▶ **Requirements**
1. From the baseball roundup text, list each statistic it reports for Hayden Wesneski's relief outing in Game 2 of Friday's doubleheader.
2. Continue the Cubs and White Sox roundup text from its final sentence, keeping the same reporting style.

The Chicago Cubs did what they needed to do in Cincinnati against a pursuing Reds team, securing a split of the four-game series.

It was the minimum the Cubs needed to accomplish on the brief road trip, and they took care of business in Sunday’s 15-7 win behind a 10-run outburst over the final two innings. They return to Wrigley Field starting Monday for seven games versus the San Francisco Giants and Arizona Diamondbacks.

The White Sox, with new general manager Chris Getz in place, will continue their evaluation process for 2024 during trips to Kansas City and Detroit.

Every Monday throughout the season, Tribune baseball writers will provide an update on what happened — and what’s ahead — for the Cubs and Sox.

Cubs’ Hayden Wesneski shows nasty stuff

The velocity readings didn’t escape Hayden Wesneski’s attention during his relief outing in Game 2 of Friday’s doubleheader at Great American Ball Park.

Wesneski’s fastball hit 99 mph in a dominant performance in which he delivered 3 1/3 shutout innings without allowing a hit while walking one and striking out six.

“You feel like a badass to be honest with you,” Wesneski said. “It’s a hard thing to do, throw hard and throw strikes, so when I’m doing both, it’s a different feeling that most people don’t have. Because I can throw it hard and I can throw strikes, but to do both is a very challenging thing.

▶ **Provided records**

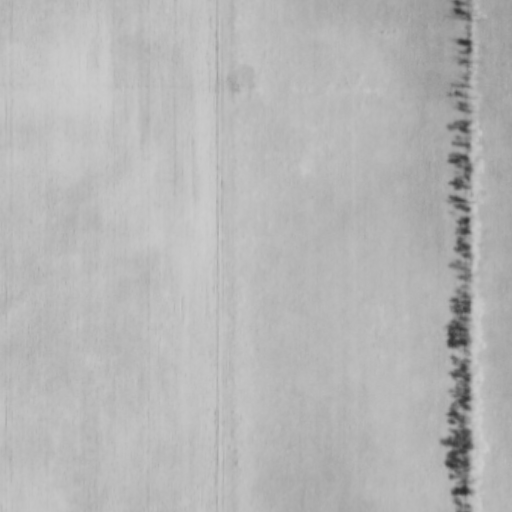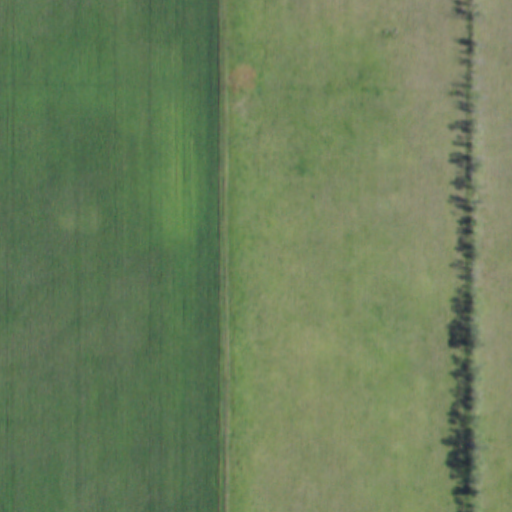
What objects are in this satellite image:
road: (219, 256)
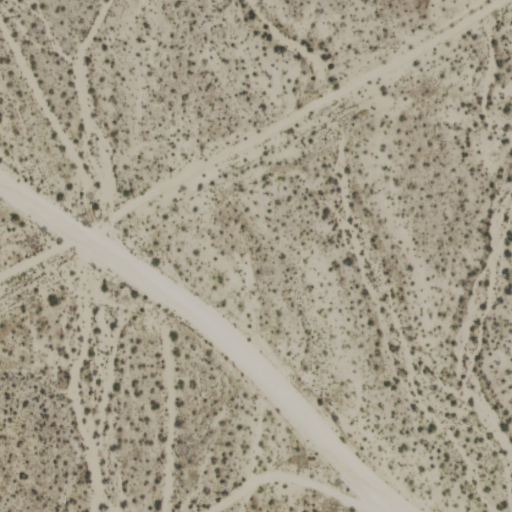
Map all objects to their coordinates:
road: (37, 212)
road: (245, 361)
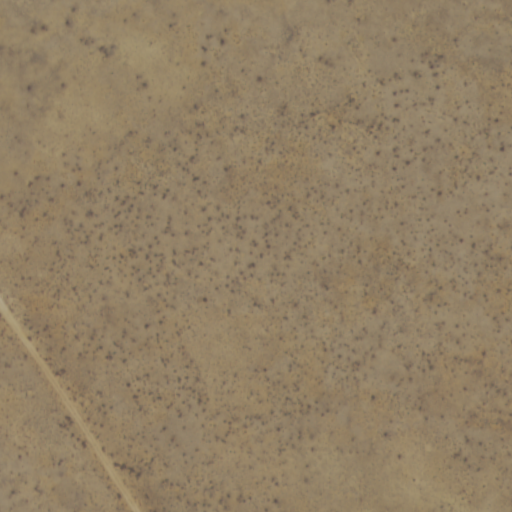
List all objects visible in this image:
road: (68, 407)
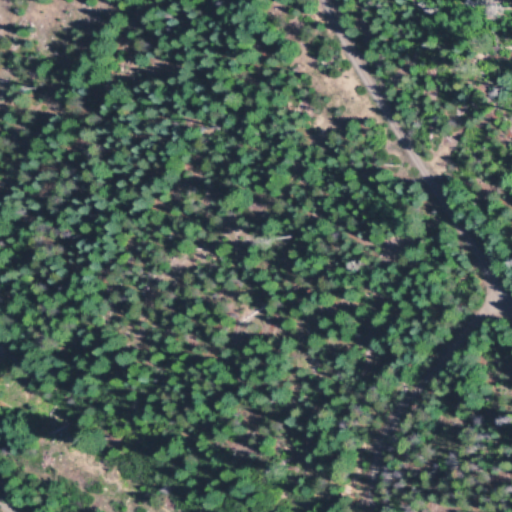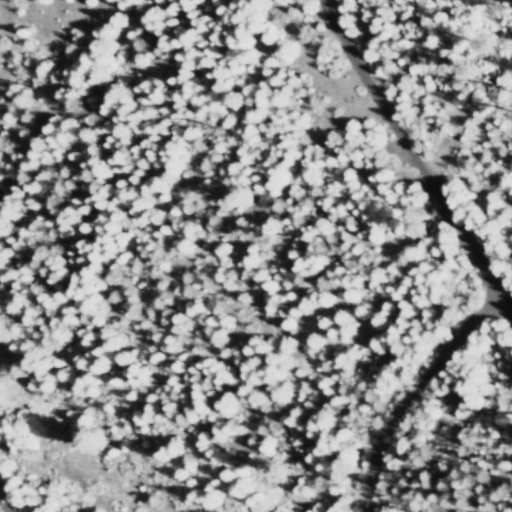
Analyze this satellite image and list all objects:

▶ **Results for the exercise**
1.
- Fastball velocity of 99 mph
- 3 1/3 shutout innings
- No hits allowed
- One walk
- Six strikeouts

2.
“It goes back to the mechanics of locking it in to where I can do both at the same time. It just reassures that what we’re doing is right, that the work’s right.”

Wesneski credited the velocity increase to drill work, specifically plyo balls, and cues to help him better transfer his mechanics and drills into games. A more focused approach to playing catch between relief appearances has played an important role in Wesneski reaching that next step with his development and consistency.

“Sometimes when you’re playing catch, the effort level goes up and down,” he said. “The ball tends to not go where you want it to, and then you get frustrated and you try to do something different. Then there’s coaches reassuring you, ‘Hey, this is the right thing do to, you’re on the right path, stop playing with it.’

“I know what the week of work should look like. … Just to be able to see it come to life, you don’t understand how much of a confidence booster that is for a young guy like me.”

White Sox GM Chris Getz trying to fill the gap

Chris Getz referred to it as the elephant in the room.

Asked during his introductory news conference Thursday whether the Sox would go through big changes or small changes and if they could compete next year, the new general manager pointed out that they do play in the American League Central.

“Every year it seems that the division is up for grabs,” Getz said. “With that being said, we sit at 53 wins right now. So there is a gap to fill and we’re going to look at different ways to improve this club.”

Getz said the Sox will be creative.

“We’re not going to lose sight of our long-term goal of winning a World Series,” Getz said. “But in the near term, I look forward to sitting down with (manager) Pedro (Grifol) and learning what we have to do going toward the offseason and getting ready for next year.”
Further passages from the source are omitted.